In short, it was highly unlikely that he was playing a joke, nor was it likely he had gotten stuck in the tree “after getting lost on his way to a New Year’s Eve party days earlier,” as he claimed. (Some reports suggest the latter was speculation by his rescuers, but most say he volunteered it.) Reports say he was found near “East Point,” which is an area northwest of Darwin:
I think the mangrove swamps in that area are along the coast on the north side (and probably also along the river to the southwest), based on the presence of a “Mangrove Boardwalk” in the middle of that area:
The point being that this is not at all close to anything that even looks like a home where a New Year’s Eve party might have been held, so if he was lost, he was remarkably lost. Also, I’m having a hard time seeing how someone who is lost might think, “well, maybe I parked my car over there, on the other side of that mangrove swamp.”

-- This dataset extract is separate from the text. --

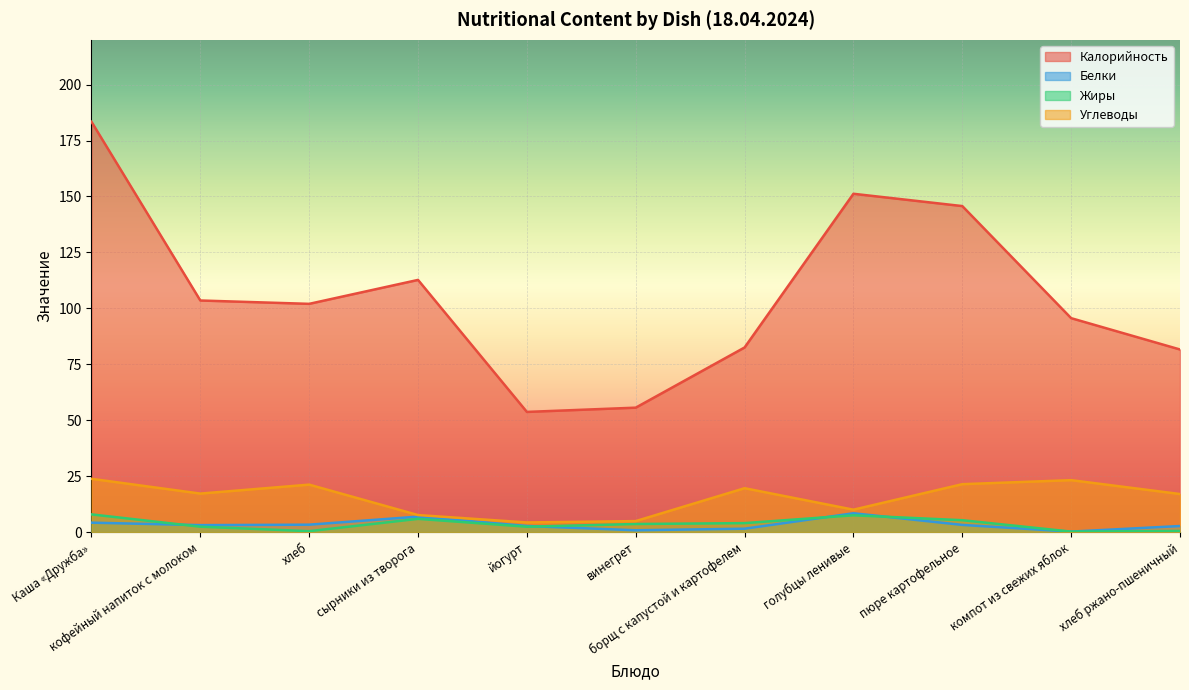

Reading right to left, extract all data points from this chart.

Калорийность: 81.6	95.6	145.7	151.2	82.5	55.6	53.7	112.7	102.0	103.5	183.4
Белки: 2.7	0.2	3.2	8.4	1.5	0.8	2.7	6.9	3.3	3.1	4.2
Жиры: 0.5	0.2	5.3	7.5	4.0	3.6	2.4	5.9	0.4	2.4	7.9
Углеводы: 17.0	23.2	21.4	10.0	19.6	4.9	4.3	7.6	21.2	17.2	23.8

So you won’t be surprised to learn that he had not been at a New Year’s Eve party, but rather was on the run. Police said he had been free on bail after being charged with armed robbery, multiple aggravated assaults, deprivation of liberty and stealing, but had cut off his electronic tracking device and—the reason we’re here—tried to elude police by fleeing into and hiding in a crocodile-infested mangrove swamp. What happened to his clothes is not entirely clear; according to one report, he told his rescuers that he had used them “for bits and pieces over the way,” and if that’s Australian slang for something please let me know.

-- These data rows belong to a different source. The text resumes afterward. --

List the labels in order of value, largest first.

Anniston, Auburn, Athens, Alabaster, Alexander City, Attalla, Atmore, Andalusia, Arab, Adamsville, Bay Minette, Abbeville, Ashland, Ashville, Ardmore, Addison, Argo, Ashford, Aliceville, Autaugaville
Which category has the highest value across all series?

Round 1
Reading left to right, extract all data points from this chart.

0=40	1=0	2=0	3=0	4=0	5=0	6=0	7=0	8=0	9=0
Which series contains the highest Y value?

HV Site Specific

The mates loaned him some shorts, gave him a beer, and took him back to Darwin. An ambulance was waiting when they arrived, which presumably means they had a radio in the boat. But word also quickly reached the authorities, and it wasn’t too hard for them to figure out that the “New Year’s Eve partygoer in the swamp” was in fact the fugitive they were looking for. Well, they were looking for him on land, probably, because if somebody’s gonna escape, that’s the way they’re gonna do it. Once again, trying to flee by water will almost never work, basically because it will mean (1) you are in the water and (2) they are not. They’ll have a boat, or they’ll just stay on land and wait. It’s a mobility differential, basically. And this is setting aside the whole problem of potentially being devoured by something that also has a mobility advantage in water. So again I say, this is something not to do.
And by “again,” I mean we have had cases almost exactly on point here. See “Bad Places to Hide: Island in Alligator-Infested Lake” (Mar. 30, 2016) (Texas). Well, I guess the last four years haven’t been a great time to expect people to take advice from Americans. Maybe that will start to change.